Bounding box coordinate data

┌──

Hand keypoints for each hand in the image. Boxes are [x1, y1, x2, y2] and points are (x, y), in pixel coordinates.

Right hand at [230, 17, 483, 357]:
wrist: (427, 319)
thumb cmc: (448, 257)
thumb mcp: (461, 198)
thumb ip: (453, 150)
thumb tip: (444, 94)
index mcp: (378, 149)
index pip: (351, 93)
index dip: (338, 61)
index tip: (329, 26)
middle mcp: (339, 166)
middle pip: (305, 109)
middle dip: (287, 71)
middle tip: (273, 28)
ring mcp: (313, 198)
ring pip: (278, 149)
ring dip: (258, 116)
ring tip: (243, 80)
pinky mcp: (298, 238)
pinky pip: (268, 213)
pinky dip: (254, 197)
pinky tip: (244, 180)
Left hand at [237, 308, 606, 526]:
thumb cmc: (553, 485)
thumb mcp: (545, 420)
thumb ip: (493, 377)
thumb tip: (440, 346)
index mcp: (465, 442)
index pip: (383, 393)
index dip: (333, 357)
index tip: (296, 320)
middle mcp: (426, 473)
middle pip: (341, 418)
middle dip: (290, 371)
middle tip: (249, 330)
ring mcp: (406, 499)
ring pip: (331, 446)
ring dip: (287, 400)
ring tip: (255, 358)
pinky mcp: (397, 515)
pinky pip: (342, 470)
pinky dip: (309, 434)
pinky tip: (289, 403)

└──
┌──

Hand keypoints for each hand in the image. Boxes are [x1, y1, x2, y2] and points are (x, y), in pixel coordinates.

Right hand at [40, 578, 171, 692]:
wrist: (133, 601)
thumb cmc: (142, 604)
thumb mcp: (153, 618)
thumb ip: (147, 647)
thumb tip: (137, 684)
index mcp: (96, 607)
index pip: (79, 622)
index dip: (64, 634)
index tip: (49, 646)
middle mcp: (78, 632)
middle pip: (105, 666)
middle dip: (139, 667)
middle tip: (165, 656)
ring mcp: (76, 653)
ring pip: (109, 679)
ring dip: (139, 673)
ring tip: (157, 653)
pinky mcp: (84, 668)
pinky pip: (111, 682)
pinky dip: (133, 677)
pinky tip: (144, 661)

└──
┌──

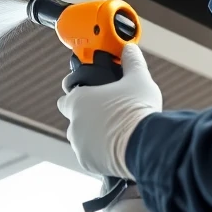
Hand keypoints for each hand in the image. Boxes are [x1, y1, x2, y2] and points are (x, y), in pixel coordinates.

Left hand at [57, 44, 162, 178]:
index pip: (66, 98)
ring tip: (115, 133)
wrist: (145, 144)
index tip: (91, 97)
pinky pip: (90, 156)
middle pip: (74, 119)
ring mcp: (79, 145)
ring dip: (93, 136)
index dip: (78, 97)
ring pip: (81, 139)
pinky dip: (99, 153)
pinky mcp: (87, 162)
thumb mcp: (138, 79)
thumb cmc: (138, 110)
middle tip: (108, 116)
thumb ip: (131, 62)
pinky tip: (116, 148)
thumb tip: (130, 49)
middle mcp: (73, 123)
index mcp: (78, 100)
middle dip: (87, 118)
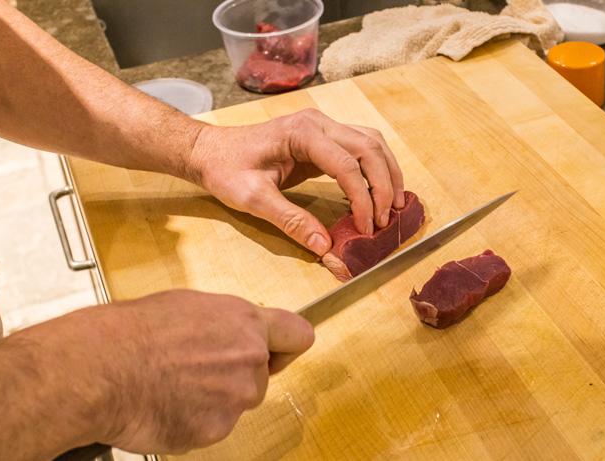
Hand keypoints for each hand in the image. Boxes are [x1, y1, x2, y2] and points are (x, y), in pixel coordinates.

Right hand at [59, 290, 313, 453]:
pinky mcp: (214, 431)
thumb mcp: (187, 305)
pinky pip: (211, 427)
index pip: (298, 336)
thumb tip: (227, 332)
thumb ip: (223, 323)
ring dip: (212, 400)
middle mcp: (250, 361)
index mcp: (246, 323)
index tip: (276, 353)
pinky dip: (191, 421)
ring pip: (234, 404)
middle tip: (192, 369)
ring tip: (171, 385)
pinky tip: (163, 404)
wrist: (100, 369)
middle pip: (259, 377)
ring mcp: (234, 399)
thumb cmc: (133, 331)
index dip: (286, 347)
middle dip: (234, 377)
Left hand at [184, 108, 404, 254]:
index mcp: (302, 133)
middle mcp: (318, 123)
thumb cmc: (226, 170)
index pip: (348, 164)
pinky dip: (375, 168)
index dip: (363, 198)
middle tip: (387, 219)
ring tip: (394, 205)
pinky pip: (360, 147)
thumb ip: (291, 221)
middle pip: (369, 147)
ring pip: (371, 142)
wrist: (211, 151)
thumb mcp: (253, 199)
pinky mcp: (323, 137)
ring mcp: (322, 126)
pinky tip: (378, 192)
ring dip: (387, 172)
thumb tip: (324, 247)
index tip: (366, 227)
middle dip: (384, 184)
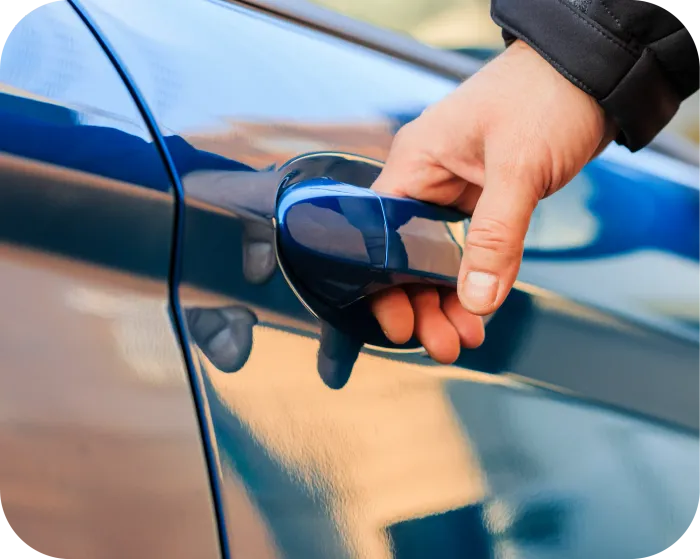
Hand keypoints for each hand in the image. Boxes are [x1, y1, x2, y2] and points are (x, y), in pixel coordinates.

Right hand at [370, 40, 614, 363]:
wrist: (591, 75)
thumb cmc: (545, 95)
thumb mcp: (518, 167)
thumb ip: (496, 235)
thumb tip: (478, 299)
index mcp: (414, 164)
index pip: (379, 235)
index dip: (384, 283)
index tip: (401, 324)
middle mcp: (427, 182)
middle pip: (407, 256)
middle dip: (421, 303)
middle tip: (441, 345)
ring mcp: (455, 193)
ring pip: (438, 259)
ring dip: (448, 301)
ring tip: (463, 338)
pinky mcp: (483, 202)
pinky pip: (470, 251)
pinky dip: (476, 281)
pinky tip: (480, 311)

└──

• _Your goal_: What is needed is each line of the entries that contains the word "Left".

• _Exercise output_:
Left hand at [237, 308, 606, 526]:
Left hand at [57, 44, 162, 178]:
Left hand at [184, 108, 404, 254]:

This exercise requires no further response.